Top of the World
Author: Julian May
View album and artist detailsArtist/band: |
The Rheingans Sisters |
Label: |
bendigedig |
Magazine Review Date: |
November/2020 |
Receiver begins with a fiddle drone, as if this has been going on already and you have happened upon it. It captures your attention. Something, it suggests, is going to happen, but you must be patient. Almost an hour later the album ends with ‘Waltz from Lozère’, a gentle, lively melody. Its final banjo note is an inevitable end. Then you notice the almost imperceptible distant sounds of people, talking, perhaps in another room. Something has been completed – but something is continuing, too.
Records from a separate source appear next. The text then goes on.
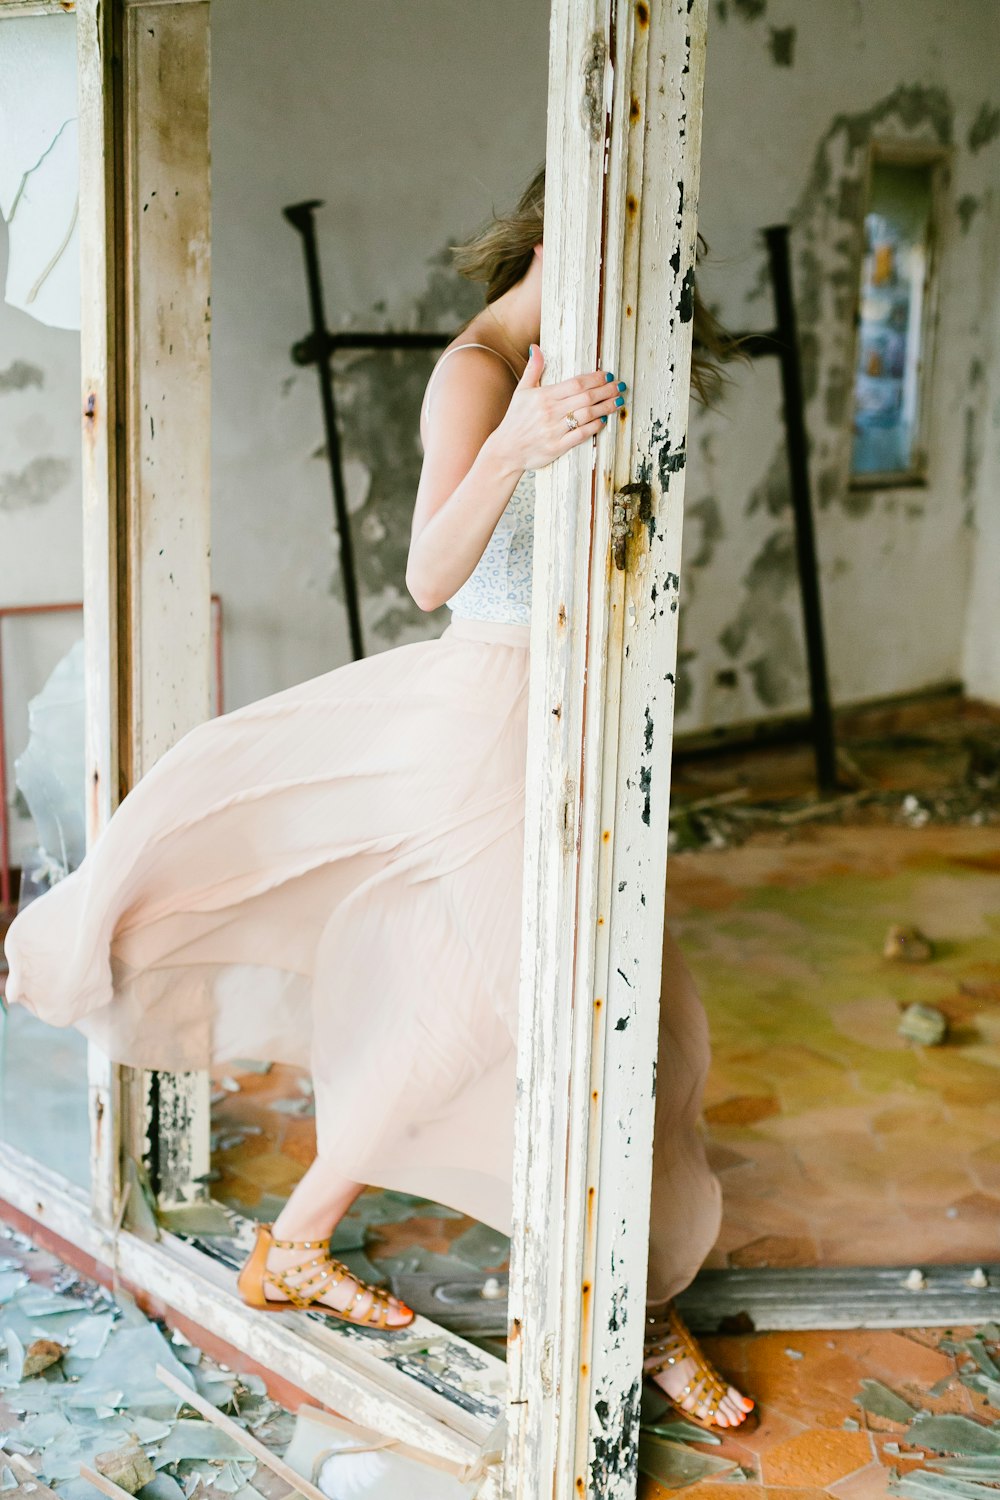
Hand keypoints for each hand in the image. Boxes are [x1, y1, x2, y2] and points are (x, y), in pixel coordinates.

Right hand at [488, 346, 625, 471]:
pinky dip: (594, 427)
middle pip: (585, 398)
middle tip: (620, 386)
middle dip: (606, 391)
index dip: (595, 378)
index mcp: (544, 396)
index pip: (575, 383)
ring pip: (586, 415)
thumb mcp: (521, 391)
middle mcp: (550, 412)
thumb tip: (535, 347)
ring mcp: (554, 430)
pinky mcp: (557, 447)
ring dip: (606, 407)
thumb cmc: (515, 420)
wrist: (505, 451)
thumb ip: (533, 369)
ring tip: (618, 401)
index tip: (608, 375)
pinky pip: (580, 435)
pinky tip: (603, 421)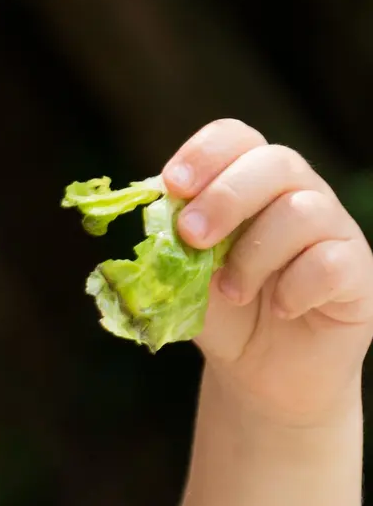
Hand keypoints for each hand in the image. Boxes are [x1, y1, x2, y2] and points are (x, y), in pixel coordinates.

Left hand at [166, 120, 372, 425]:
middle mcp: (298, 193)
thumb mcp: (181, 273)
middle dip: (226, 197)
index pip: (237, 137)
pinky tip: (280, 308)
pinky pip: (333, 261)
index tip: (173, 185)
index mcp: (248, 182)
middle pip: (276, 161)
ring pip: (304, 210)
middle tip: (193, 236)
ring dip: (254, 255)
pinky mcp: (358, 270)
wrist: (260, 368)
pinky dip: (296, 287)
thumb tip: (154, 214)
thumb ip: (167, 241)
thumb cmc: (221, 309)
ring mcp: (334, 229)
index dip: (205, 153)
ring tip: (232, 291)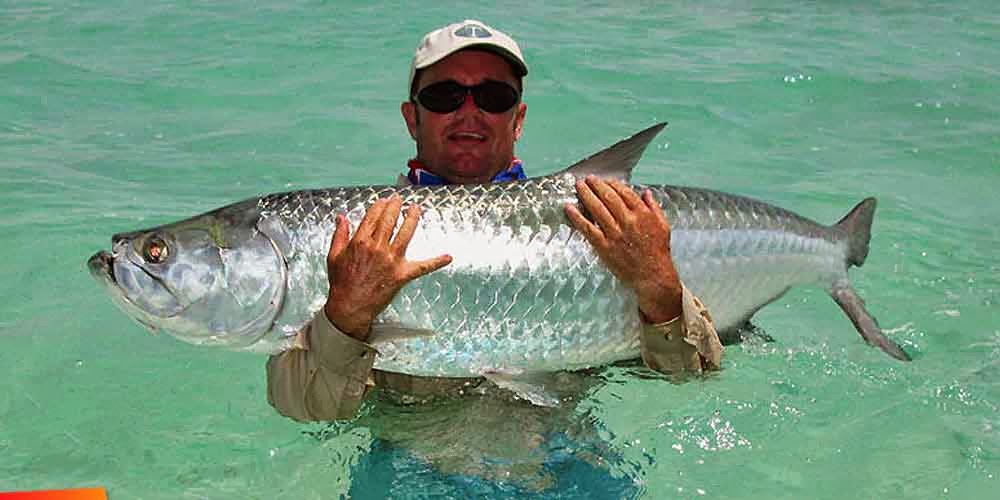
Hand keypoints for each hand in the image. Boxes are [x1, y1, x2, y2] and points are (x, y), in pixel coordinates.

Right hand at [323, 196, 451, 340]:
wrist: (349, 306)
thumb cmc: (341, 283)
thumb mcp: (334, 256)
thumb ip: (339, 235)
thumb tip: (342, 217)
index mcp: (360, 242)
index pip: (372, 217)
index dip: (380, 206)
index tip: (384, 200)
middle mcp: (377, 248)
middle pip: (389, 220)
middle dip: (395, 206)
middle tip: (400, 199)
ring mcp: (391, 261)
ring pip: (406, 234)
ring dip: (412, 218)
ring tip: (416, 209)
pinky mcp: (402, 275)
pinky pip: (422, 267)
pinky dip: (436, 262)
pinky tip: (448, 257)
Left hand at [564, 176, 682, 323]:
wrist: (653, 275)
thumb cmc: (658, 251)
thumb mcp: (663, 225)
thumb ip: (654, 207)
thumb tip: (645, 192)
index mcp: (642, 214)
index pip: (624, 192)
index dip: (612, 184)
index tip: (605, 180)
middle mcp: (627, 221)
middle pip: (608, 197)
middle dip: (596, 185)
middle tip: (588, 179)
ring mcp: (614, 234)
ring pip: (597, 209)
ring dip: (586, 195)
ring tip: (578, 186)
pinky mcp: (604, 246)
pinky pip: (588, 228)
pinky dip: (577, 217)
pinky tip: (569, 208)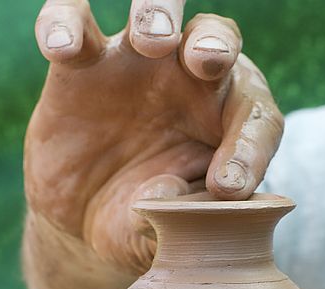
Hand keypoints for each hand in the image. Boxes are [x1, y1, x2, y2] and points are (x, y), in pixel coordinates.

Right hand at [25, 0, 282, 274]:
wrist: (91, 217)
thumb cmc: (149, 221)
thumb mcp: (172, 231)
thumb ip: (181, 215)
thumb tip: (166, 193)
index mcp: (229, 126)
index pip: (257, 121)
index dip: (251, 149)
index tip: (229, 190)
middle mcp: (191, 86)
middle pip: (218, 39)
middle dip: (216, 44)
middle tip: (207, 62)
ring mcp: (136, 67)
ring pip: (156, 14)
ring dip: (158, 15)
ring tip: (152, 42)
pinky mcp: (81, 65)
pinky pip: (74, 21)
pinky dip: (66, 24)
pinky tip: (66, 50)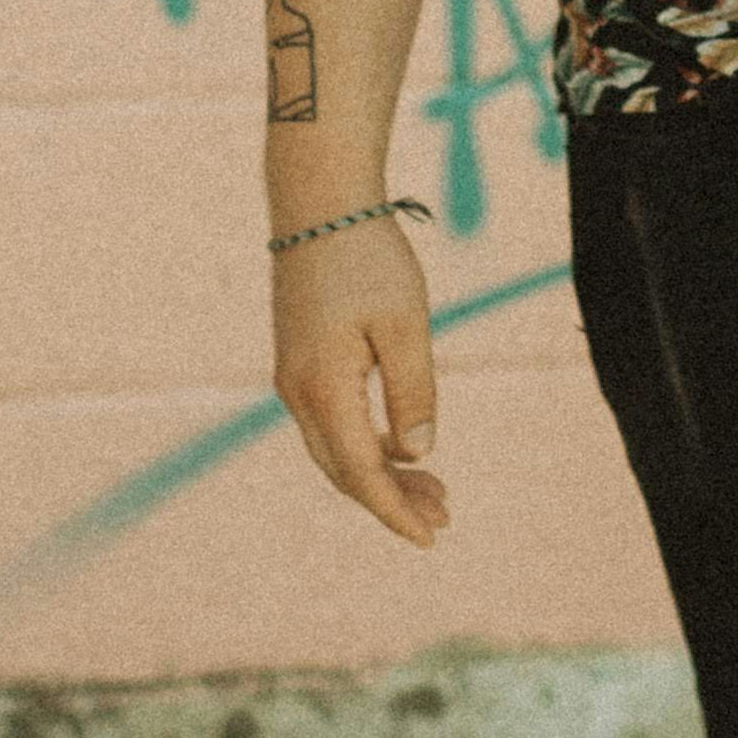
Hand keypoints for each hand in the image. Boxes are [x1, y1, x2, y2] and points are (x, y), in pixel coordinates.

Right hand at [267, 210, 447, 549]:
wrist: (318, 199)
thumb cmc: (367, 254)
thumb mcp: (405, 322)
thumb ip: (413, 390)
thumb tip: (418, 453)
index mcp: (323, 388)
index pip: (362, 473)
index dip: (395, 511)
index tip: (431, 538)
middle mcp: (298, 391)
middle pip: (344, 470)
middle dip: (392, 499)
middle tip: (444, 514)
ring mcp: (292, 376)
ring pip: (334, 448)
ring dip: (380, 473)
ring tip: (432, 488)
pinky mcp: (298, 360)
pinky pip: (329, 423)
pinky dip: (364, 443)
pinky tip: (399, 444)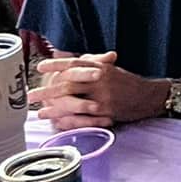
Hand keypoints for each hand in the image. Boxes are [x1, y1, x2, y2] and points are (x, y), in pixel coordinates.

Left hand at [29, 52, 165, 127]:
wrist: (149, 97)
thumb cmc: (128, 82)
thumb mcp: (111, 69)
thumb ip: (92, 63)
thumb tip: (71, 59)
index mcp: (101, 67)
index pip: (76, 63)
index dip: (57, 64)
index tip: (40, 67)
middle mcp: (101, 80)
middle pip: (69, 83)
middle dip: (48, 90)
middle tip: (31, 95)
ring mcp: (103, 97)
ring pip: (73, 102)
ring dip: (54, 108)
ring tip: (39, 112)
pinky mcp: (106, 113)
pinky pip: (83, 117)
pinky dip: (68, 120)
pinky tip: (56, 122)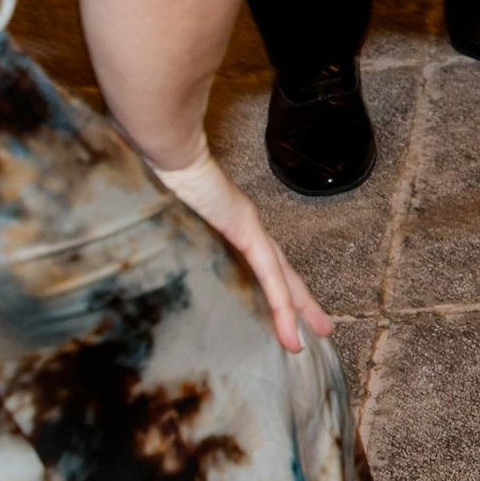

Between this non-beginning and non-end come motifs, musical sketches, ideas passed between siblings Rowan and Anna Rheingans, their fiddles, banjos and, in ‘Moustiques dans les Mûres’, the alto saxophone of guest musician Rachael Cohen. There are sparse, fragmentary lyrics. ‘Insomnia’ is the kind of ear-worm that would prevent sleep. ‘Urjen’ begins with a recording from 1935 of the Norwegian fiddle player Jørgen Tjønnstaul. The Rheingans Sisters join in, not as if accompanying him, but tentatively picking up the tune, learning through listening and waiting. Receiver is Scandi-noir, but tinged with joy and avant-garde trad. Of course, The Rheingans Sisters have created this entrancing, enigmatic music, but it sounds as if they have, through patient attention, received it, and are now delivering this gift to us.